Rapid risk stratification, hemodynamic stabilization, and timely intervention are critical to reducing morbidity and mortality. Initial assessment and risk stratification: Hemodynamic instability (tachycardia, hypotension) necessitates immediate resuscitation with IV fluids and blood transfusion (target hemoglobin ≥ 7 g/dL, or hemoglobin ≥ 8 g/dL in cardiovascular disease).

Colonoscopy: Optimal timing is within 24 hours (vs elective) for improved diagnostic yield (22%-45% vs 12%) and therapy (odds ratio = 2.7 for hemostasis).

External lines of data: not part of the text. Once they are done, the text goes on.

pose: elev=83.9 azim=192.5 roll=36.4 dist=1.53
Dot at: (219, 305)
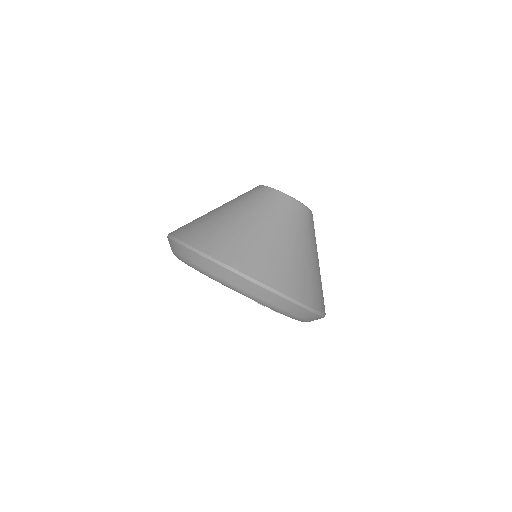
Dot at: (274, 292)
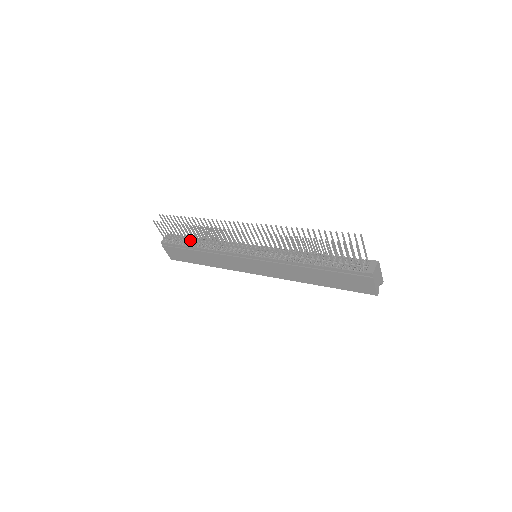
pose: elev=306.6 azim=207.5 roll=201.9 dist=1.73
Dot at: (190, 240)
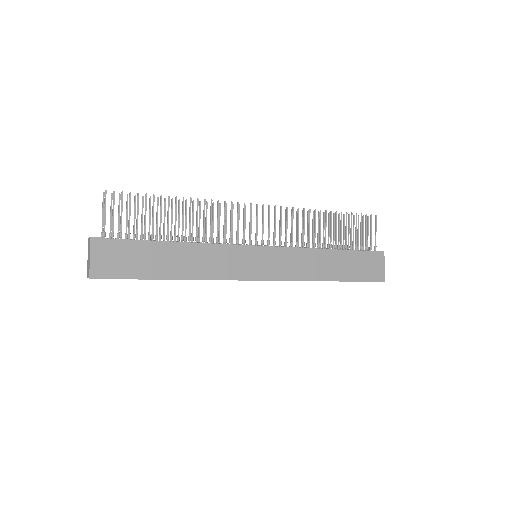
Dot at: occluded
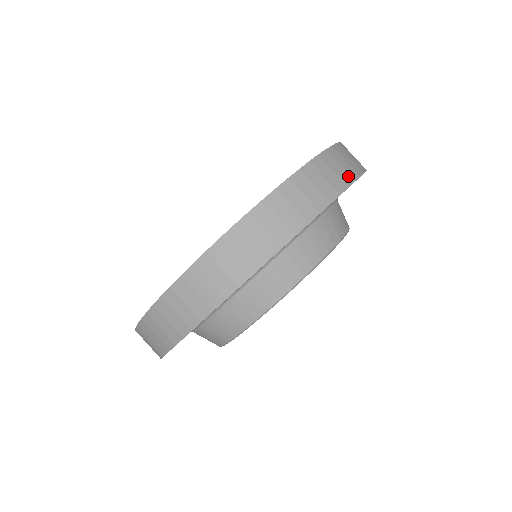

Preparation: Rapid 4-6 L polyethylene glycol or oral sulfate solutions enable early colonoscopy[79,80]. Endoscopic therapy (clips, coagulation, epinephrine) is first-line for stigmata of bleeding (e.g., diverticula, angioectasia).

Radiologic rescue: Computed tomography (CT) angiography (CTA) localizes bleeding (> 0.3-0.5 mL/minute) before transcatheter arterial embolization (success rate 65%-90%). Surgery (< 10% of cases) is reserved for refractory bleeding, with segmental resection preferred[73,74]. Early, risk-stratified management of acute lower GI bleeding significantly reduces mortality and health care costs by avoiding delays in critical interventions. Early colonoscopy (< 24 hours) decreases 30-day mortality (odds ratio = 0.48, 95% confidence interval: 0.25-0.92) by enabling timely hemostasis. Reduces rebleeding rates (9% vs 23% with delayed scope).

CTA-guided embolization: Mortality < 5% when performed within 6 hours vs 15%-20% with delayed intervention[79-82].

Hazard/benefit

Risk-stratified discharge (e.g., Oakland Score): Safely avoids unnecessary hospitalization.

Early colonoscopy vs routine admission: A lot of money is saved by reducing ICU stays and rebleeding.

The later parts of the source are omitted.